*FRAGMENTO DEL TEXTO*:

Así que con Baco, el Dionisos griego, Velázquez tendría la excusa perfecta para expresar su deseo artístico. Pero, ahora, ¿cómo hacerlo? Otros creadores habían pintado ya al dios Baco. Tiziano fue uno de los primeros, pero, claro, Tiziano era un genio renacentista y clásico, un generador de Belleza en cualquier caso, sin fisuras, sin resquicios para otra cosa que no fuera lo bello. Pintó un triunfo de Baco cien años antes -Baco y Ariadna- donde éste aparecía ya como un dios poderoso y decidido, ágil, virtuoso y estilizado. Pero, el Arte habría cambiado, el progreso de las formas en la pintura se celebraba ya desde hacía años. El Barroco era otra cosa, y los pintores ahora debían hacer otra cosa. Cómo crear un triunfo de Baco ahora, es decir, una representación de la grandiosidad de un dios que nunca había logrado grandes cosas. Porque cuando Tiziano lo retrata lo hace triunfando por haber conseguido el amor de Ariadna, la abandonada antes por Teseo, y ahora impresionada por el cortejo, el impulso y la personalidad de Baco.

*TAREA*:
Copia sin cambios el fragmento sobre el Baco de Velázquez, de principio a fin.

*DATOS PROPORCIONADOS*:

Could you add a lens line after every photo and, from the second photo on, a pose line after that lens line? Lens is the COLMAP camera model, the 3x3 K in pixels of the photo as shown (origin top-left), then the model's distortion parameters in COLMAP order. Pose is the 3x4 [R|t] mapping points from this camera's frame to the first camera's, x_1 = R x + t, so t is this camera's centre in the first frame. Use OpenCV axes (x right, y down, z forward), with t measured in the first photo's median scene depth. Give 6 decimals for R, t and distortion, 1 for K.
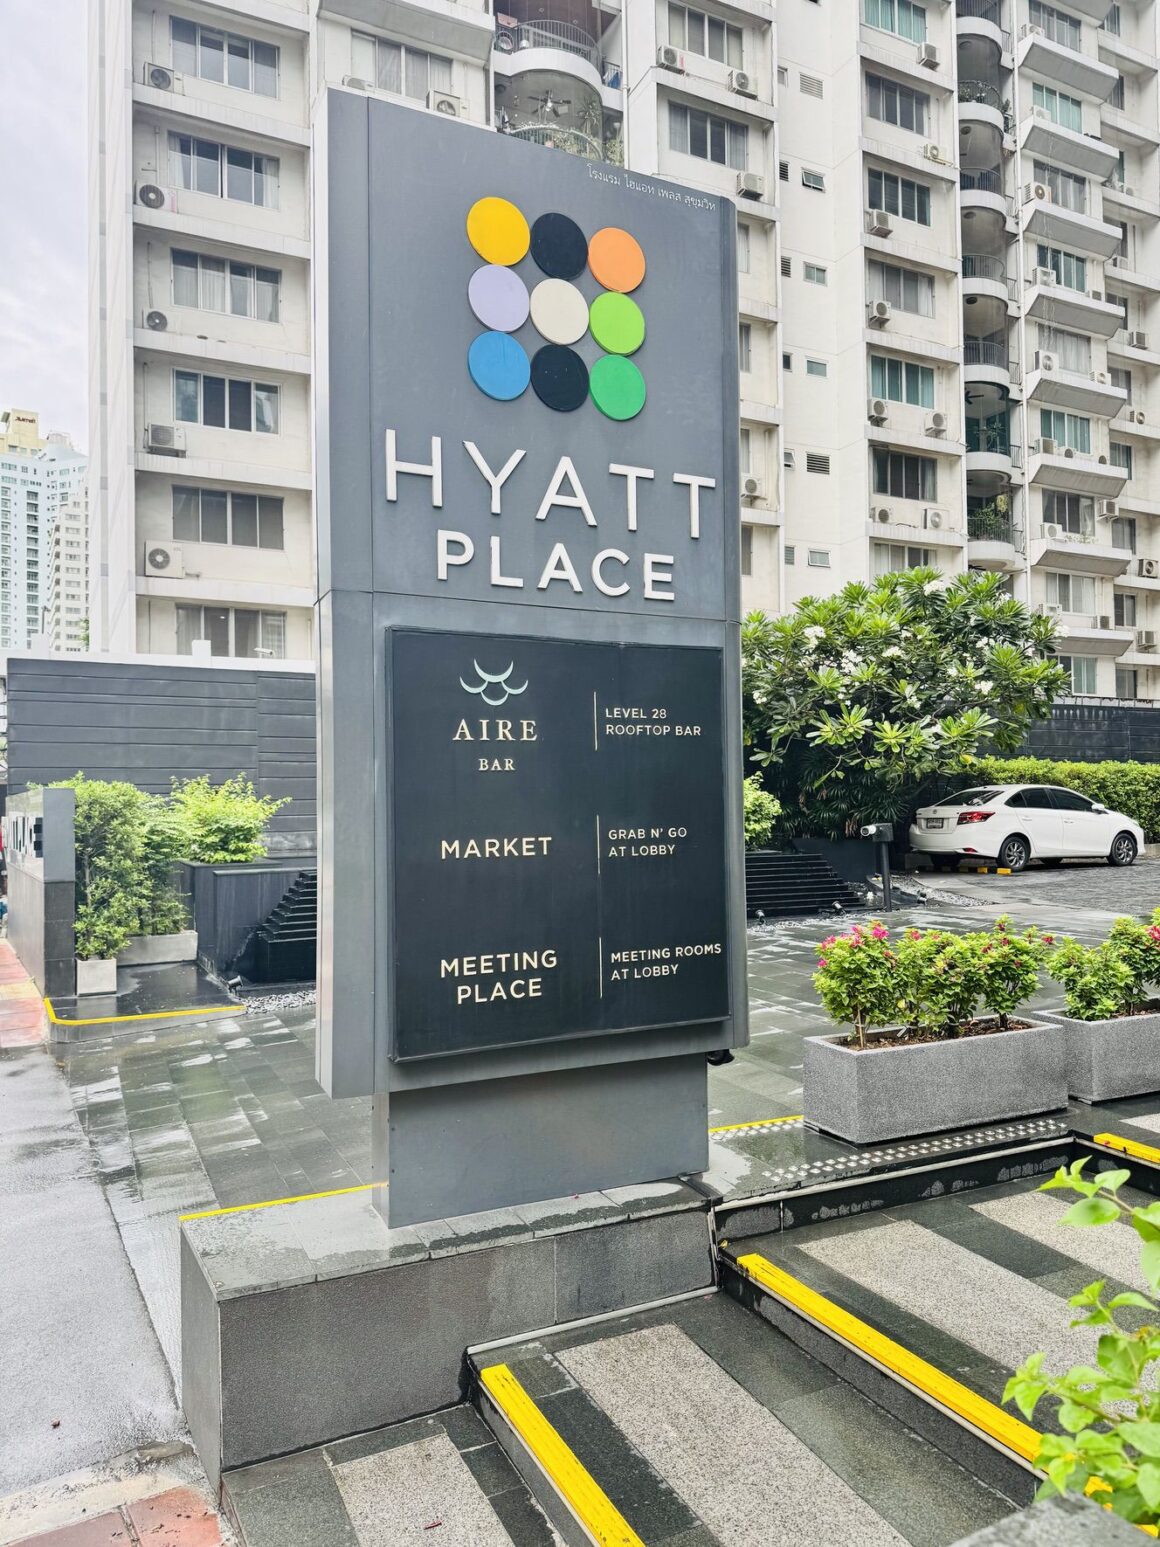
lens RADIAL K [[1080.2, 0, 579.2], [0, 1080.2, 779.2], [0, 0, 1]] dist [-0.003801, -0.007389]
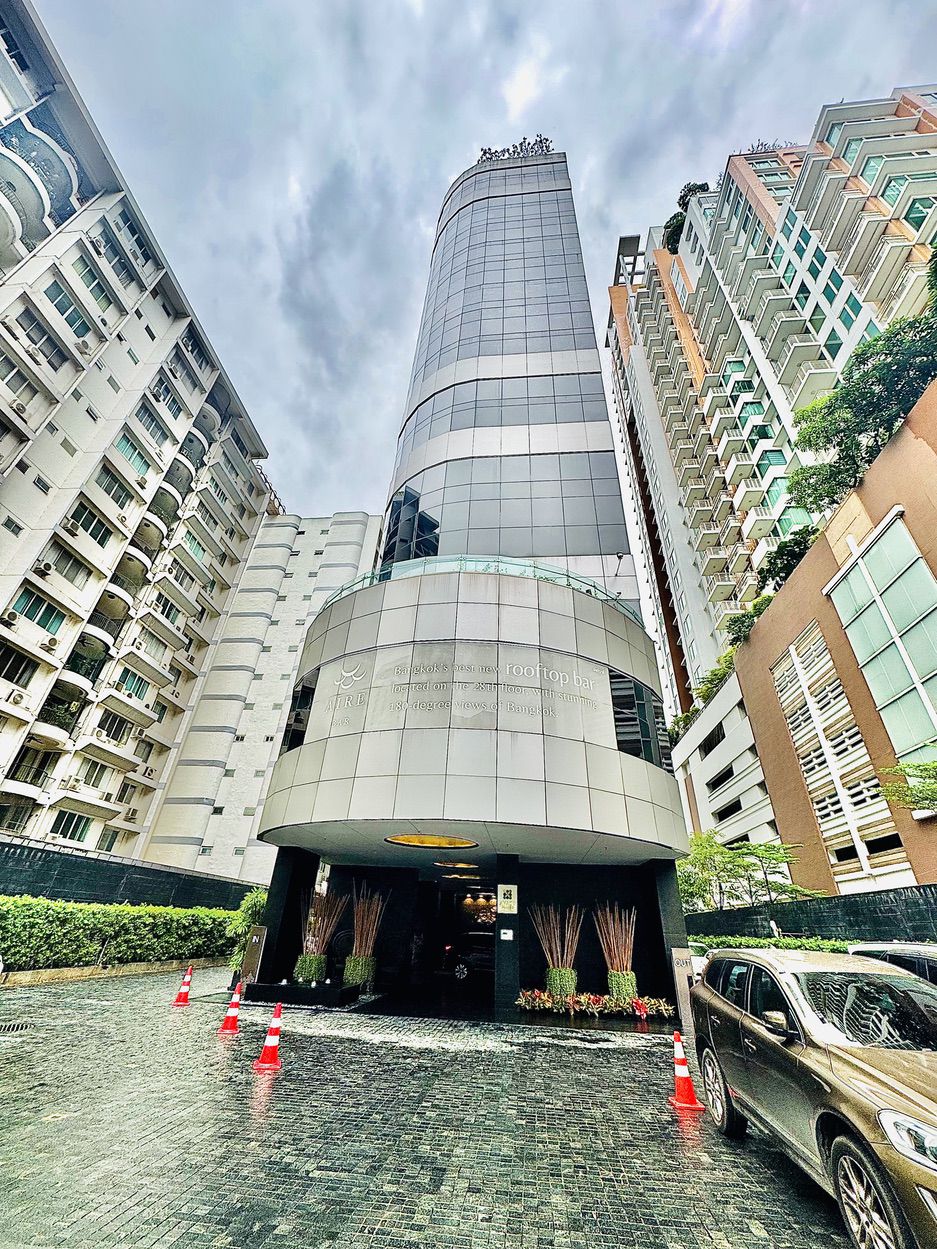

*TAREA RESUELTA*:
Así que con Baco, el Dionisos griego, Velázquez tendría la excusa perfecta para expresar su deseo artístico. Pero, ahora, ¿cómo hacerlo? Otros creadores habían pintado ya al dios Baco. Tiziano fue uno de los primeros, pero, claro, Tiziano era un genio renacentista y clásico, un generador de Belleza en cualquier caso, sin fisuras, sin resquicios para otra cosa que no fuera lo bello. Pintó un triunfo de Baco cien años antes -Baco y Ariadna- donde éste aparecía ya como un dios poderoso y decidido, ágil, virtuoso y estilizado. Pero, el Arte habría cambiado, el progreso de las formas en la pintura se celebraba ya desde hacía años. El Barroco era otra cosa, y los pintores ahora debían hacer otra cosa. Cómo crear un triunfo de Baco ahora, es decir, una representación de la grandiosidad de un dios que nunca había logrado grandes cosas. Porque cuando Tiziano lo retrata lo hace triunfando por haber conseguido el amor de Ariadna, la abandonada antes por Teseo, y ahora impresionada por el cortejo, el impulso y la personalidad de Baco.